Copy out word for word the lines starting at the one containing "minute 0: median" and ending at the one containing "minute 3: median", both included.

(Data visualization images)
= Beginning of Section =

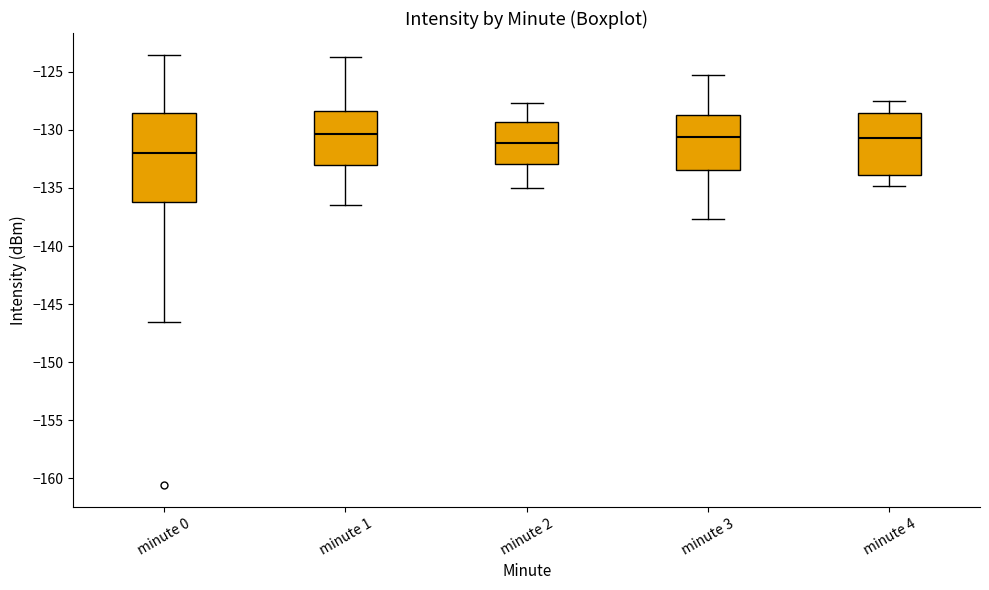

Reading left to right, read every box against the y-axis: the position of its median line, the range the box covers, and the ends of its whiskers. The values are not printed on the chart, so give them approximately, as read against the axis.

minute 0: median -132.0, box -136.0 to -128.5, whiskers -146.5 to -123.5
minute 1: median -130.5, box -133.0 to -128.5, whiskers -136.5 to -123.5
minute 2: median -131.0, box -133.0 to -129.5, whiskers -135.0 to -127.5
minute 3: median -130.5, box -133.5 to -128.5, whiskers -137.5 to -125.5
minute 4: median -130.5, box -134.0 to -128.5, whiskers -135.0 to -127.5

= End of Section =

Problem solution:
minute 0: median -132.0, box -136.0 to -128.5, whiskers -146.5 to -123.5
minute 1: median -130.5, box -133.0 to -128.5, whiskers -136.5 to -123.5
minute 2: median -131.0, box -133.0 to -129.5, whiskers -135.0 to -127.5
minute 3: median -130.5, box -133.5 to -128.5, whiskers -137.5 to -125.5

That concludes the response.